Lo demás va sucediendo con la predecible monotonía de una hilera de piezas de dominó que se arrastran una a la otra en su caída: la confrontación cara a cara, el patético secuestro de la hija común para tratar de forzar un intercambio, la delación, el arresto de Malone, las demandas millonarias de las víctimas, el clamor justiciero de la prensa y la puesta en marcha de la fría maquinaria encargada de llevar hasta sus límites la letra de la ley.
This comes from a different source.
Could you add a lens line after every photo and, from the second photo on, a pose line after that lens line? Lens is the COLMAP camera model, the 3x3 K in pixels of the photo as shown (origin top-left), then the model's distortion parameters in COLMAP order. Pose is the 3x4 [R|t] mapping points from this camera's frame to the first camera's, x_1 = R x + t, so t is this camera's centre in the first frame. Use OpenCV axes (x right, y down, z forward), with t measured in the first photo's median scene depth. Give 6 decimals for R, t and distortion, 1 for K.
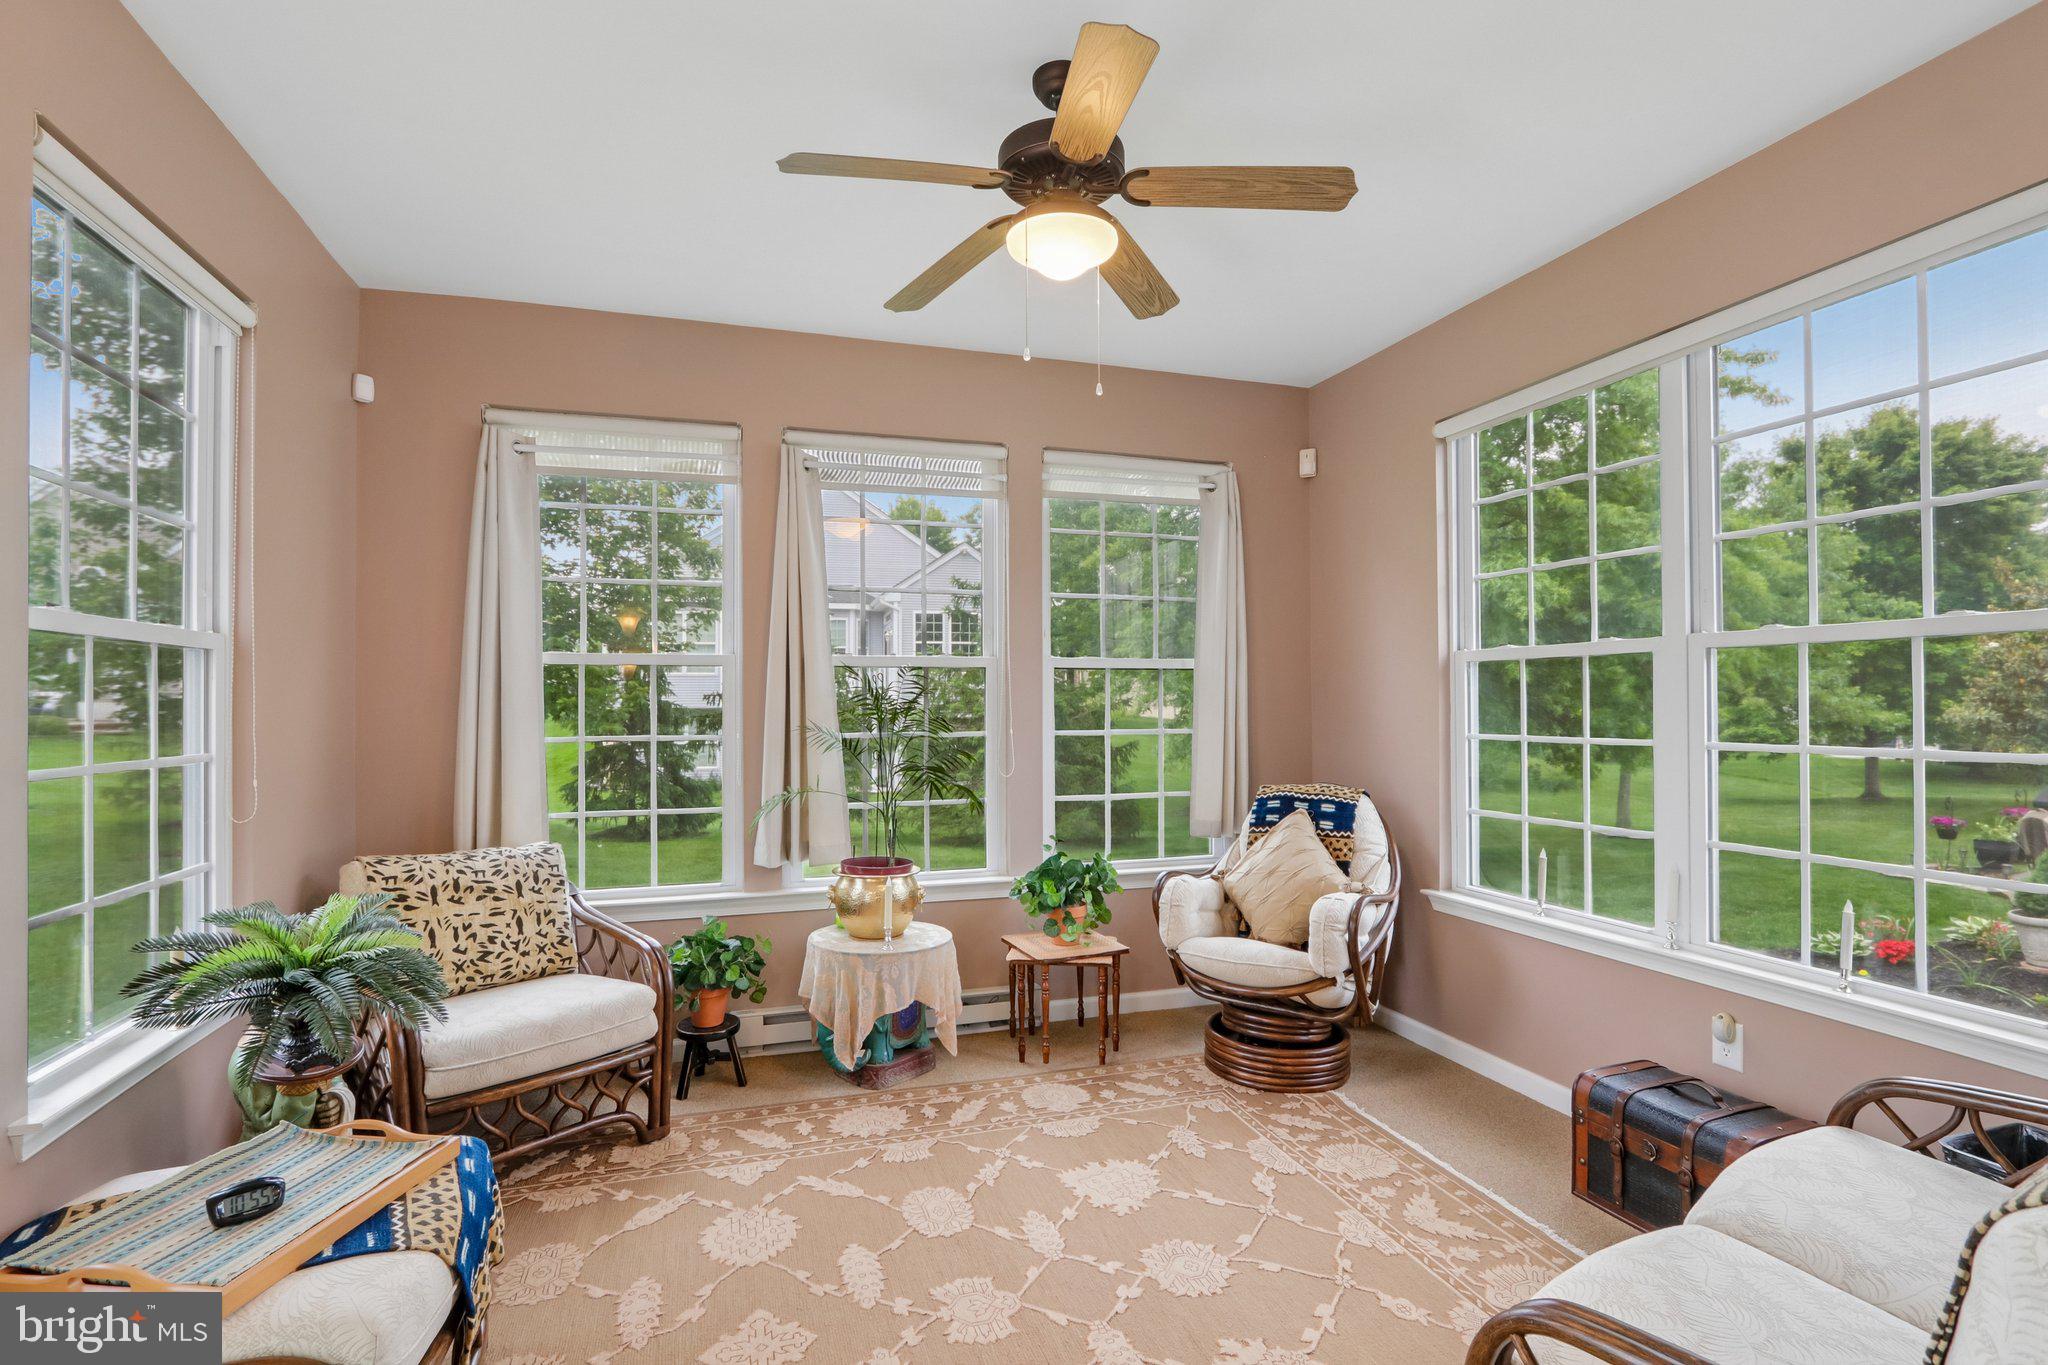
lens RADIAL K [[942.8, 0, 1026.4], [0, 942.8, 681.9], [0, 0, 1]] dist [-0.020558, 0.003973]
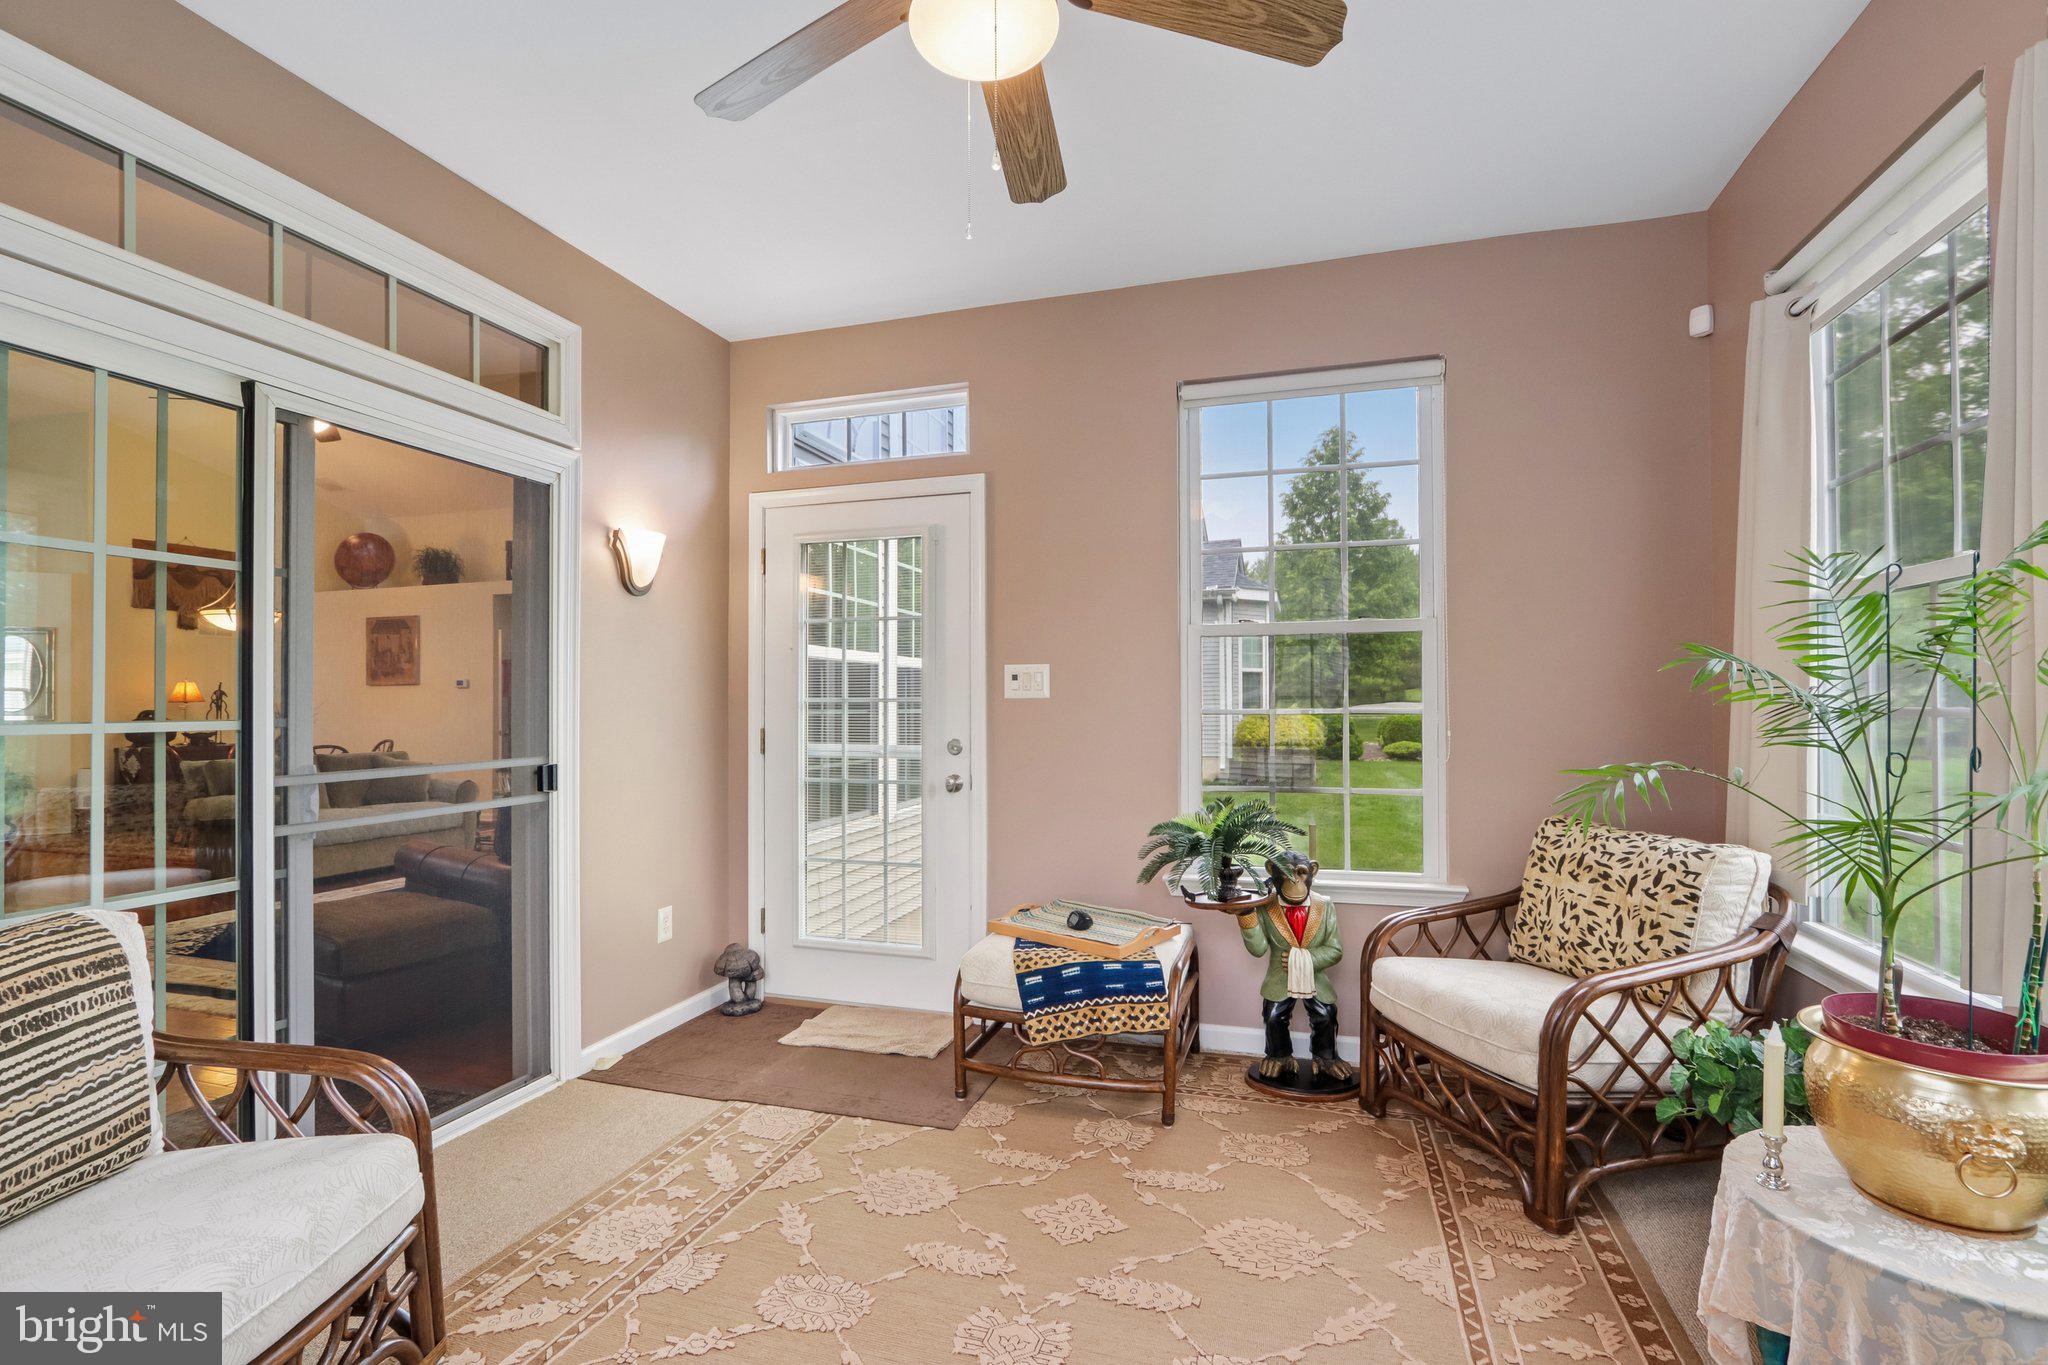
lens RADIAL K [[942.8, 0, 1032.7], [0, 942.8, 698.4], [0, 0, 1]] dist [-0.020558, 0.003973]
pose [[-0.558829, -0.020036, -0.829041, 0.446789], [-0.002819, 0.999748, -0.022262, 0.077897], [0.829278, -0.010104, -0.558745, 1.040284]]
Los cuadros finales de la obra aún están por escribirse, pero desde ahora alcanzamos a vislumbrar un paisaje desolador, poblado por las fantasmales figuras de la esposa, carcomida por el remordimiento de haber revelado al mundo la naturaleza monstruosa del padre de sus hijos, un ramillete de mujeres en diversos estadios de reconstrucción psicológica en otros tantos divanes de cuero y unos niños con la coartada perfecta para aspirar a una vida de asesinos en serie.

La única luz recae sobre el protagonista, quien es conducido por el rígido brazo de la justicia hacia las cámaras de expiación, donde acaso conocerá la paz que nunca pudo encontrar ni en el calor de la vida hogareña ni en la soledad de sus orgías unipersonales.

Porque sólo la búsqueda inconsciente de castigo puede explicar la torpeza de producir las únicas evidencias de lo que pudieron haber sido crímenes perfectos. A menos que el propósito de esas cintas no haya sido otro que sacar adelante las irremontables tardes del viernes, con pizza a domicilio, diet coke y una prudente caja de klínex al alcance de la mano.